The Rev. Jerry Falwell's controversial Virginia radio station, WRVL-FM, abruptly went off the air early yesterday after someone severed a series of thick steel-encased support cables, toppling the station's 138-foot transmitting tower.
The 24-hour evangelical station, dubbed "the Voice of Liberty" and operated by Falwell's Liberty Baptist College in Lynchburg, has been the object of a bitter dispute since it went on the air last June. Area residents complained to the Federal Communications Commission that the station interfered with their radio and TV reception.
Last January the FCC, which has not yet granted WRVL a permanent license to operate, ordered the 100,000-watt station to reduce power to 5,000 watts. Station officials complied, but petitioned the FCC for a power increase last week.
Yesterday's incident, which is being investigated by the Amherst County Sheriff's Department and the FBI because it involves federally licensed property, occurred at 1:48 a.m. WRVL suddenly lost power during a religious music broadcast, according to station manager Jerry Edwards. When power could not be restored, an engineer drove to remote Tobacco Row Mountain where the tower was located and discovered the damage.

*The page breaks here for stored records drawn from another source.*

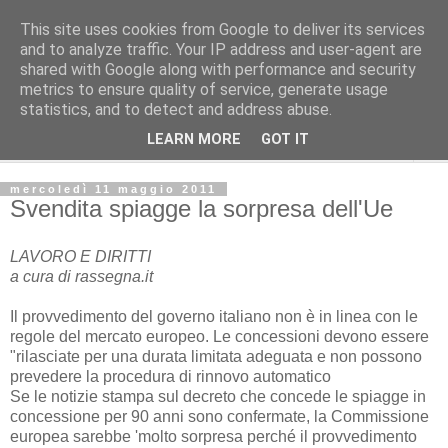
This site uses cookies from Google to deliver its services
Avvenire dei lavoratori
and to analyze traffic. Your IP address and user-agent are
shared with Google along with performance and security
metrics to ensure quality of service, generate usage
POLITICA
statistics, and to detect and address abuse.
LEARN MORE
GOT IT
▼
mercoledì 11 maggio 2011
Svendita spiagge la sorpresa dell'Ue
LAVORO E DIRITTI
a cura di rassegna.it
Il provvedimento del governo italiano non è in linea con le
regole del mercato europeo. Le concessioni devono essere
"rilasciate per una durata limitata adeguata e non possono
prevedere la procedura di rinnovo automatico
Se le notizie stampa sul decreto che concede le spiagge in
concessione per 90 anni sono confermate, la Commissione
europea sarebbe 'molto sorpresa perché il provvedimento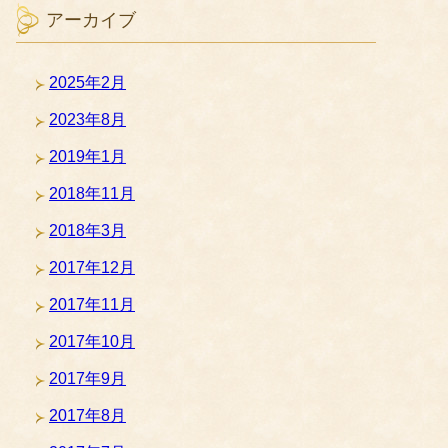
アーカイブ
2025年2月
2023年8月
2019年1月
2018年11月
2018年3月
2017年12月
2017年11月
2017年10月
2017年9月
2017年8月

"I haven't the faintest idea who did this," said Falwell, who inspected the damage, estimated it at $100,000 and said it probably is covered by insurance. "Somebody is trying to silence us and is obviously violently against the message I preach. It's very sad there are people who would do this."
Leaders of the Concerned Viewers of Central Virginia, the coalition that has rallied opposition to WRVL, said they had no idea who might have destroyed the tower. "This is quite a surprise to us and I'm afraid it'll make our group look bad," said Sissy Putney who lives near the tower and has long complained about interference.
"It's too bad what happened, but I'll tell you this: Today is the first day since June l7, 1981, that I can listen to the public radio station on the stereo receiver in my living room. It's a nice vacation from WRVL at least," she said.
The tower, at the end of a remote, winding dirt road, had been shot at six months ago, Falwell said, an incident never reported because station officials feared it might encourage more shooting. Station officials said WRVL had received no recent threats.
Falwell said investigators told him that heavy bolt cutters apparently had been used to shear the wires. He said authorities told him they believe more than one person is involved because they took castings of several sets of footprints. Investigators could not be reached for comment yesterday.